Karl, I would agree up to the point they played with his lips. Only one reason to play with a black mans lips and it ain't comedy. Otherwise, I wouldn't have a problem with it.

(Report Comment)
stephen Kightlinger August 21, 2013 | 4:52 p.m.

I would suggest that devoting 881 words to the issue of proportionality in responding to this story is, well, out of proportion to the issue. And for all the hullabaloo over this brouhaha, I'm mystified as to why nobody comments on the relative sagacity and decorum exhibited by the bull at this event. It is nice to see some know how to act.

(Report Comment)
Skip Yates August 21, 2013 | 4:52 p.m.

If this had been a caricature of a white President, Clinton or Bush, you'd never read anything aboout it. That the Democratic Party and the President of the United States are playing the race card in most every oppertunity they get is shameful and damaging to our society as a whole. But then, they don't care if it generates votes.

(Report Comment)
Tony Black August 21, 2013 | 5:12 p.m.

Skip, would they have played with the lips on the Clinton or Bush caricature? As I said before, there is only one reason to play with a black mans lips and you know it.

(Report Comment)
J Karl Miller August 21, 2013 | 6:55 p.m.

Mr Knighlinger:
You actually took the time to count the words?
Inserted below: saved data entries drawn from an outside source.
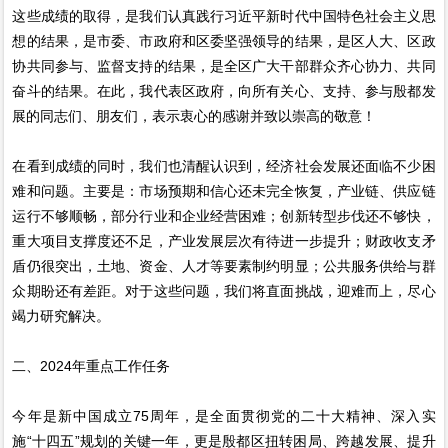
这些成绩的取得，是我们认真践行习近平新时代中国特色社会主义思
想的结果，是市委、市政府和区委坚强领导的结果，是区人大、区政
协共同参与、监督支持的结果，是全区广大干部群众齐心协力、共同
奋斗的结果。在此，我代表区政府，向所有关心、支持、参与殷都发
展的同志们、朋友们，表示衷心的感谢并致以崇高的敬意！
在看到成绩的同时，我们也清醒认识到，经济社会发展还面临不少困
难和问题。主要是：市场预期和信心还未完全恢复，产业链、供应链
运行不够顺畅，部分行业和企业经营困难；创新转型步伐还不够快，
重大项目支撑度还不足，产业发展层次有待进一步提升；财政收支矛
盾仍很突出，土地、资金、人才等要素制约明显；公共服务供给与群
众期盼还有差距。对于这些问题，我们将直面挑战，迎难而上，尽心
竭力研究解决。
二、2024年重点工作任务
今年是新中国成立75周年，是全面贯彻党的二十大精神、深入实
施“十四五”规划的关键一年，更是殷都区扭转困局、跨越发展、提升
Simply amazing.

(Report Comment)
stephen Kightlinger August 21, 2013 | 8:10 p.m.

Oh, Mr. Miller, I can't count to save my life. I just copy and paste into Word. Voila. It tells you. Took only 7.25 seconds.
Still, 881 words (even good ones like "brouhaha") seems to me to be a lot of words to tell people they have every right to be mad - but not too mad.
Also, isn't raising this whole thing again kind of getting out of the realm of rodeos and into the beating of dead horses?